Recalling his first visit to India in 2010, Obama said that Singh had expressed fears about the rising “anti-Muslim sentiment” that had strengthened the influence of the BJP. “‘In uncertain times, Mr. President,’ the prime minister (Manmohan Singh) said, ‘the call of religious and ethnic solidarity can be intoxicating. And it’s not so hard for politicians to exploit that, in India or anywhere else,’” he recollected.
Obama’s fears about India’s future.
Obama called modern-day India a success story for surviving “repeated changeovers in government, bitter feuds within political parties, various armed separatist movements, and all manner of corruption scandals”. But he pointed out that the India of today, which is rife with inequality and violence, bore little resemblance to the society Gandhi had envisioned.
He raised concerns about the rise of a “divisive nationalism touted by the BJP” after Manmohan Singh’s tenure as Prime Minister was completed. “Would the baton be successfully passed to Rahul, fulfilling the destiny laid out by his mother and preserving the Congress Party’s dominance over the divisive nationalism touted by the BJP?” he asked.

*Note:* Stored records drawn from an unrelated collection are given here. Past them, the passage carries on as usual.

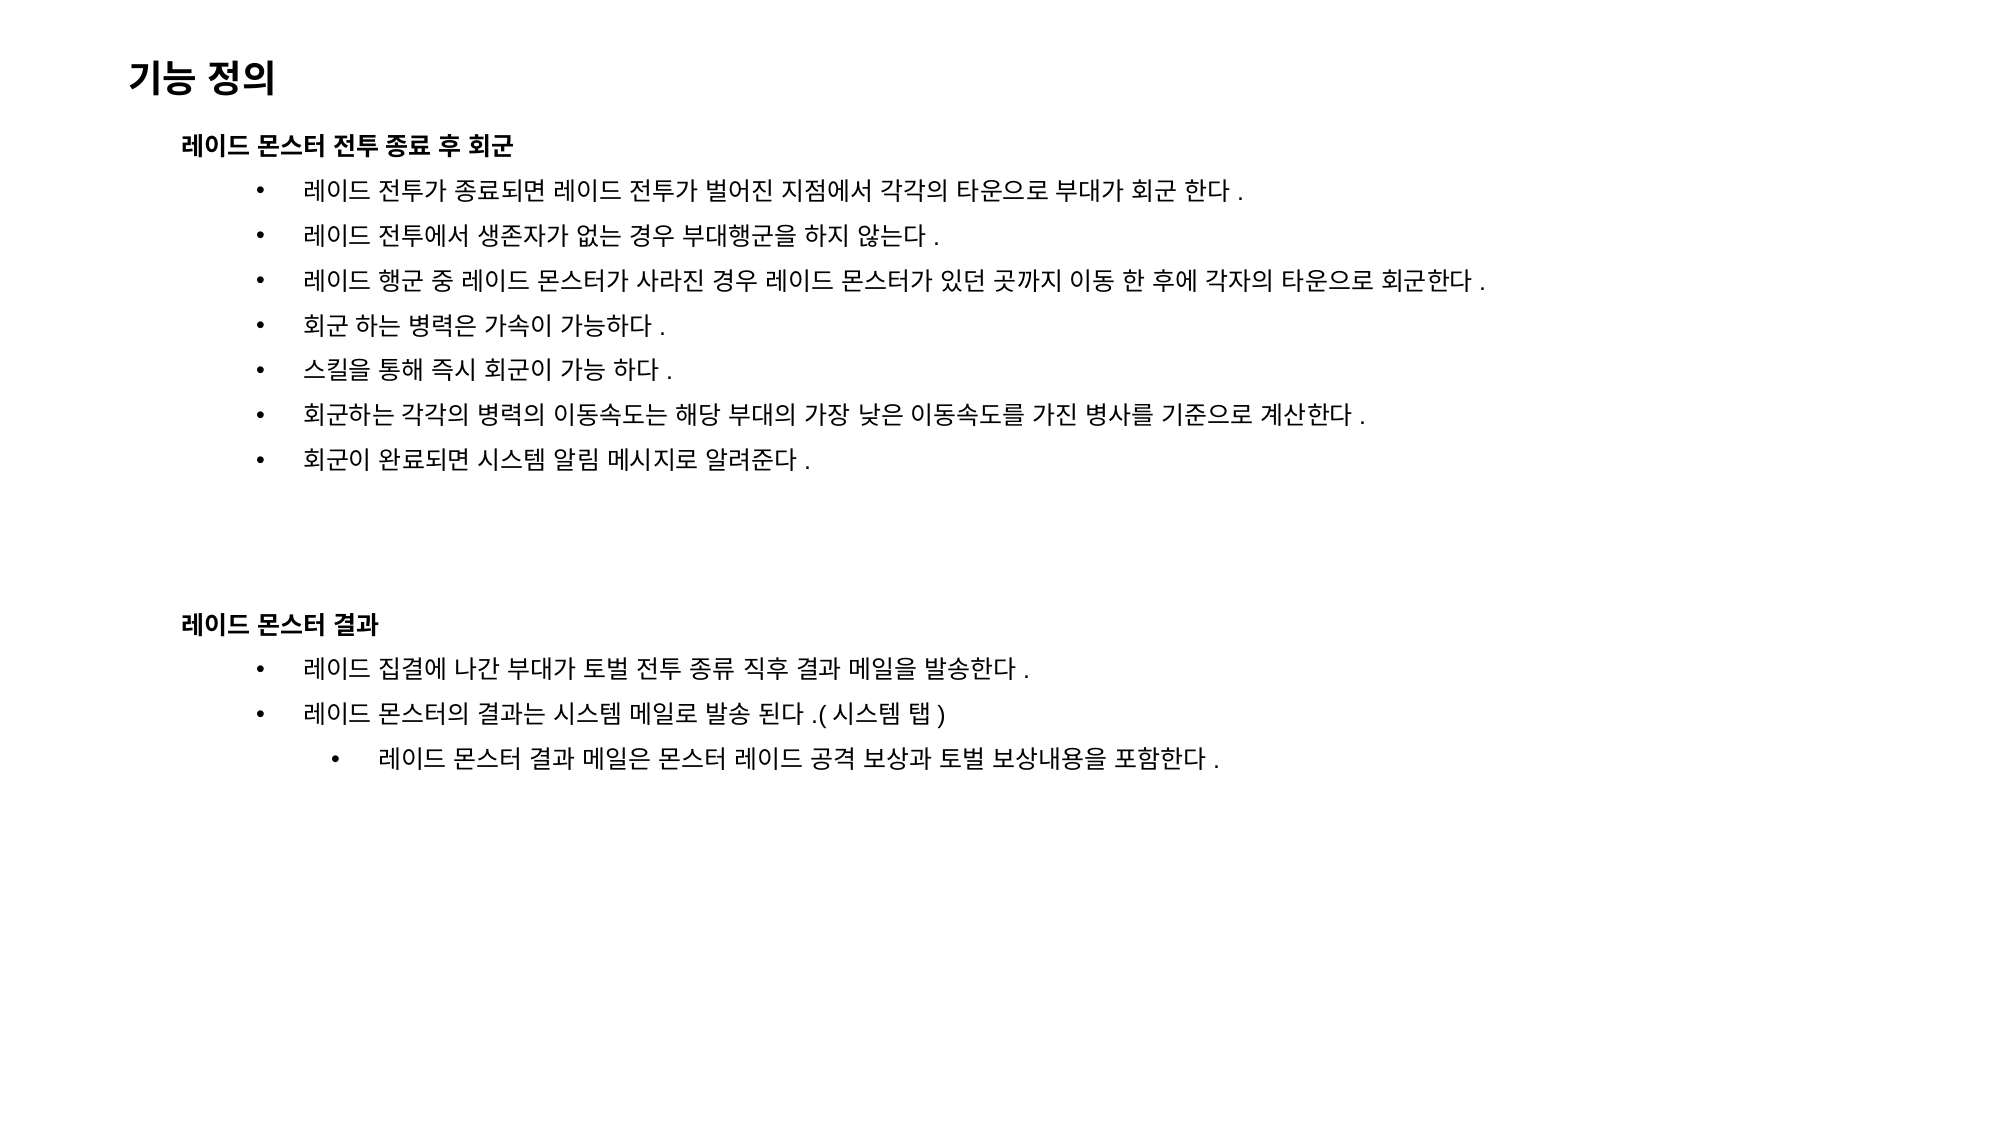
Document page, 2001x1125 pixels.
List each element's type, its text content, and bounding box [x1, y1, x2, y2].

text_box 기능 정의 [113, 47, 309, 108]
text_box 레이드 몬스터 전투 종료 후 회군 레이드 전투가 종료되면 레이드 전투가 벌어진 지점에서 각각의 타운으로 부대가 회군 한다. 레이드 전투에서 생존자가 없는 경우 부대행군을 하지 않는다. 레이드 행군 중 레이드 몬스터가 사라진 경우 레이드 몬스터가 있던 곳까지 이동 한 후에 각자의 타운으로 회군한다. 회군 하는 병력은 가속이 가능하다. 스킬을 통해 즉시 회군이 가능 하다. 회군하는 각각의 병력의 이동속도는 해당 부대의 가장 낮은 이동속도를 가진 병사를 기준으로 계산한다. 회군이 완료되면 시스템 알림 메시지로 알려준다. [166, 107, 2000, 487]
text_box 레이드 몬스터 결과 레이드 집결에 나간 부대가 토벌 전투 종류 직후 결과 메일을 발송한다. 레이드 몬스터의 결과는 시스템 메일로 발송 된다.(시스템 탭) 레이드 몬스터 결과 메일은 몬스터 레이드 공격 보상과 토벌 보상내용을 포함한다. [166, 586, 2000, 829]
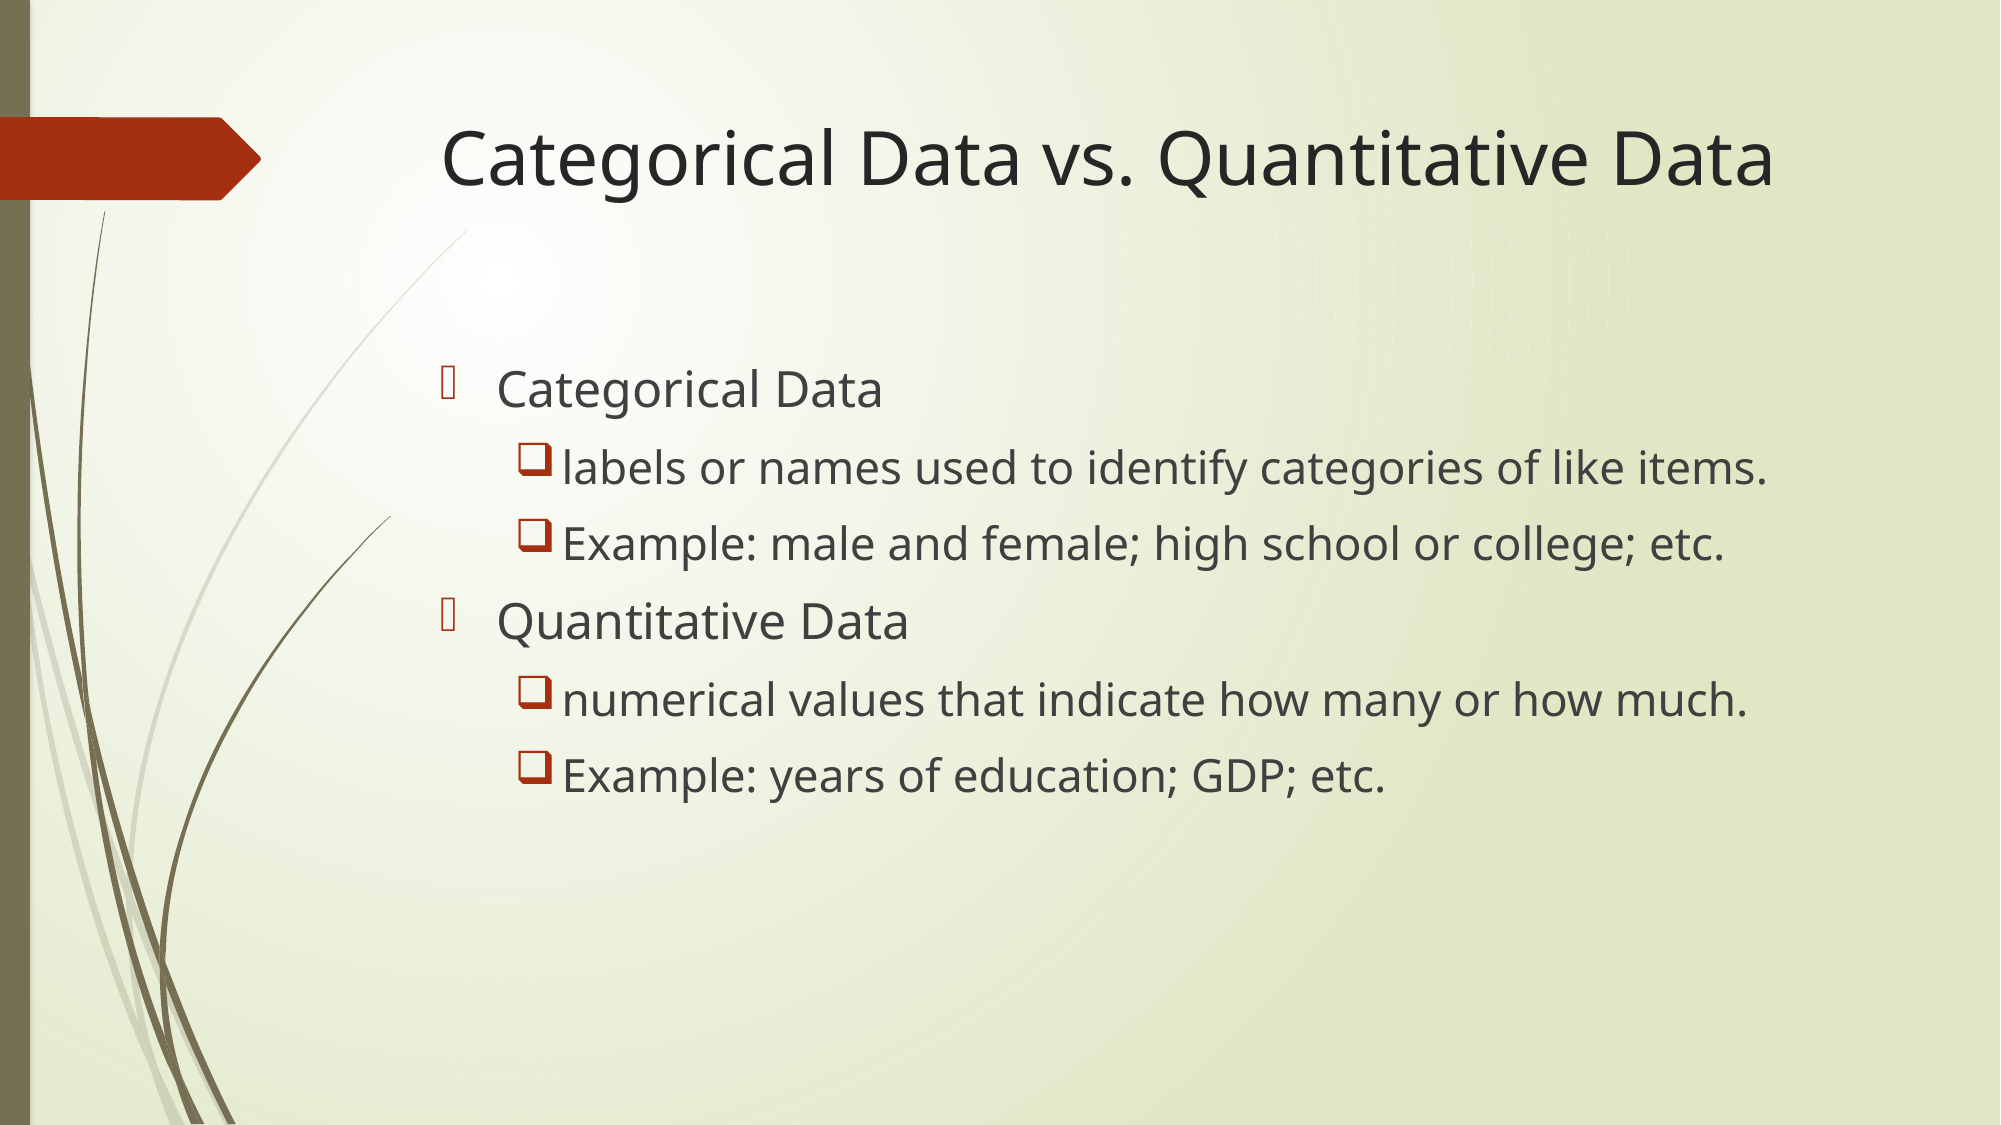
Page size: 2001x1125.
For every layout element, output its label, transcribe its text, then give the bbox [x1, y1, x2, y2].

His visit to India also made him question whether impulses of violence, greed, corruption, nationalism, racism and religious intolerance “were too strong for any democracy to permanently contain.”
“For they seemed to lie in wait everywhere, ready to resurface whenever growth rates stalled or demographics changed or a charismatic leader chose to ride the wave of people’s fears and resentments,” Obama wrote.
While the present Prime Minister Shri Narendra Modi did not find mention in the first volume of Obama’s memoir, he is likely to include his first impression of Modi in his subsequent book.
I may be wrong but I feel that Barrack Obama has expressed his impression about India or few of its politicians from the point of view of an American, you may agree or not agree with him. But, yes he wrote with passion so his book is worth reading.